KDD Papers

Semi-Supervised Techniques for Mining Learning Outcomes and Prerequisites

Igor Labutov (Carnegie Mellon University);Yun Huang (University of PIttsburgh);Peter Brusilovsky (University of PIttsburgh);Daqing He (University of PIttsburgh)


Educational content of today no longer only resides in textbooks and classrooms; more and more learning material is found in a free, accessible form on the Internet. Our long-standing vision is to transform this web of educational content into an adaptive, web-scale ``textbook’‘, that can guide its readers to most relevant ``pages’’ according to their learning goal and current knowledge. In this paper, we address one core, long-standing problem towards this goal: identifying outcome and prerequisite concepts within a piece of educational content (e.g., a tutorial). Specifically, we propose a novel approach that leverages textbooks as a source of distant supervision, but learns a model that can generalize to arbitrary documents (such as those on the web). As such, our model can take advantage of any existing textbook, without requiring expert annotation.

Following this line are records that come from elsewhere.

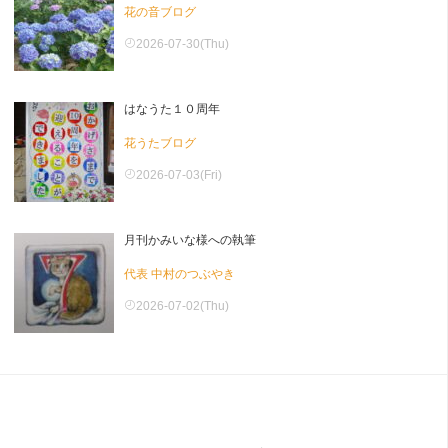
花の音ブログ
2026-07-30(Thu)
はなうた１０周年
花うたブログ
2026-07-03(Fri)
月刊かみいな様への執筆
代表 中村のつぶやき
2026-07-02(Thu)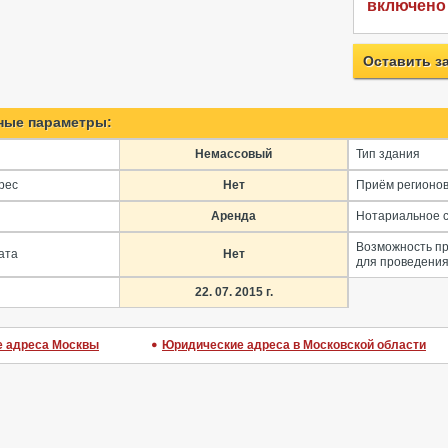
включено
Оставить з
ные параметры:
Немассовый
Тип здания
рес
Нет
Приём регионо
Аренда
Нотариальное 
Возможность п
ата
Нет
для проведения
22. 07. 2015 г.
 адреса Москвы
Юридические адреса в Московской области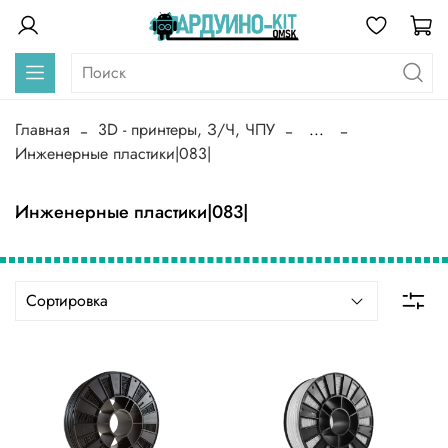
Главная
3D - принтеры, З/Ч, ЧПУ
...
Инженерные пластики|083|
Инженерные пластики|083|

At the task of predicting outcome and prerequisite concepts, we demonstrate improvements over a number of baselines on six textbooks, especially in the regime of little to no ground-truth labels available. Finally, we demonstrate the utility of a model learned using our approach at the task of identifying prerequisite documents for adaptive content recommendation—- an important step towards our vision of the ``web as a textbook’‘.